03-03-2017

"Grüne Welle" statt Umweltzone

Die Handwerkskammer OWL kritisiert die in den letzten Tagen öffentlich diskutierte „Umweltzone“ am Bielefelder Jahnplatz.

Eine Umweltzone bedeute eine faktische Stilllegung eines großen Teils des handwerklichen Fuhrparks der Stadt Bielefeld, reduziere aber kaum die Stickstoffdioxid-Emissionen. Das gesamte Konzept der „Umweltzone“ sei vor dem Hintergrund des Diesel-Skandals sehr kritisch zu hinterfragen.
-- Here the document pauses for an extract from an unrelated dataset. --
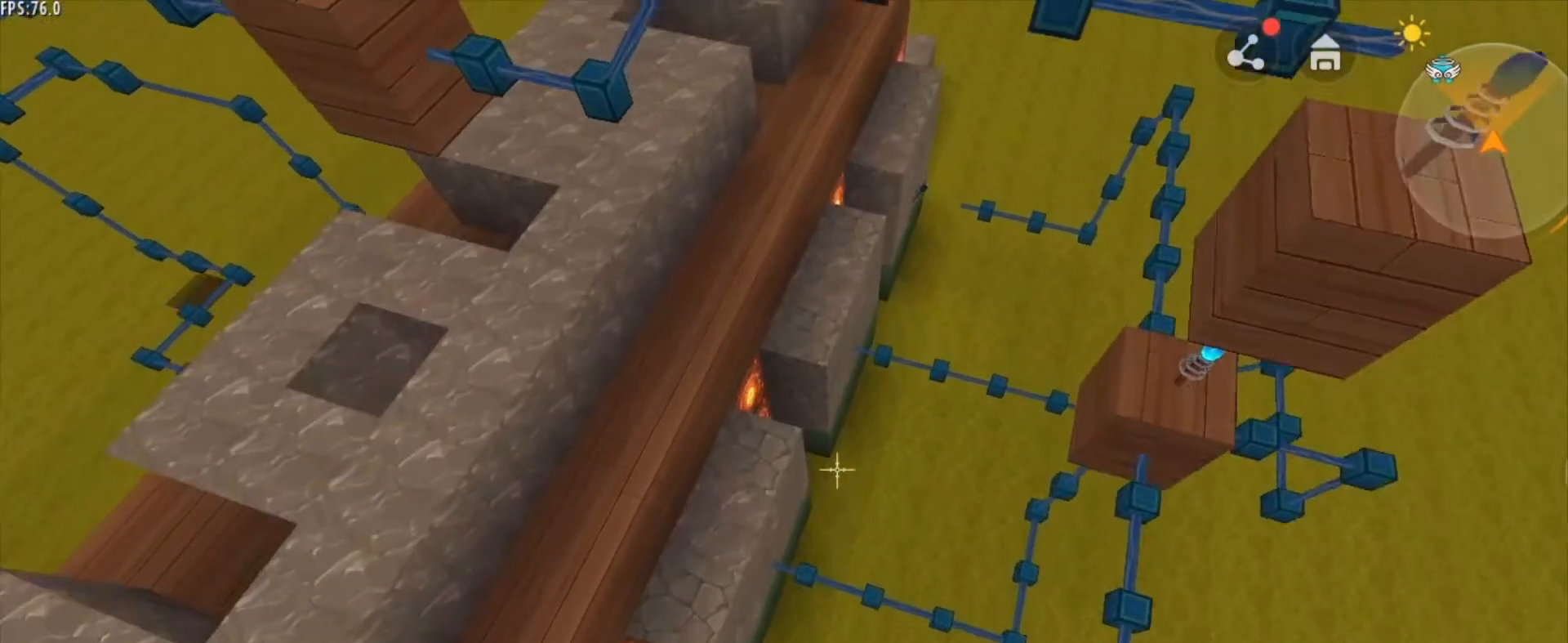
{"keys": ["a"], "mouse": [], "mouse_move": "still", "events": [[41, "a", "down"], [166, "w", "up"]]}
„Wir brauchen in Bielefeld keinen Aktionismus und keine Symbolpolitik, sondern wirkungsvolle Maßnahmen zur Schadstoffreduzierung“, betont Wolfgang Borgert, stellvertretender Hauptgeschäftsführer der Handwerkskammer. Besonders wichtig für eine bessere Luftqualität in der Innenstadt sei eine „Grüne Welle“ auf der Achse Stadthalle bis zum Adenauerplatz. Derzeit warte man fast an jeder Ampel. „Warum schafft es die Stadt Bielefeld nicht, die 15 Ampeln auf diesem Teilstück intelligent miteinander zu verknüpfen, um durch einen besseren Verkehrsfluss die Stickstoffdioxid-Emissionen signifikant zu senken?“ fragt Borgert. Man müsse nur in das benachbarte Gütersloh blicken, dort funktioniere die „Grüne Welle“ seit vielen Jahren, auch in der Innenstadt. Eine vernetzte, koordinierte Signalschaltung ermögliche auch eine schnelle Reaktion auf ungünstige Wetterlagen oder hohe Verkehrsaufkommen.

 

Gemeinsam mit der IHK Ostwestfalen und dem Handelsverband Ostwestfalen habe die Handwerkskammer OWL ein umfangreiches Positionspapier der Wirtschaft erarbeitet und der Bezirksregierung vorgelegt. Es enthalte ein umfangreiches Bündel an konstruktiven Vorschlägen zur wirkungsvollen Luftreinhaltung in Bielefeld. „Es ist irritierend, dass nun schon voreilige Schnellschüsse erfolgen, bevor die Bezirksregierung und die Stadt die Handlungsvorschläge analysiert und bewertet haben“, kritisiert Borgert.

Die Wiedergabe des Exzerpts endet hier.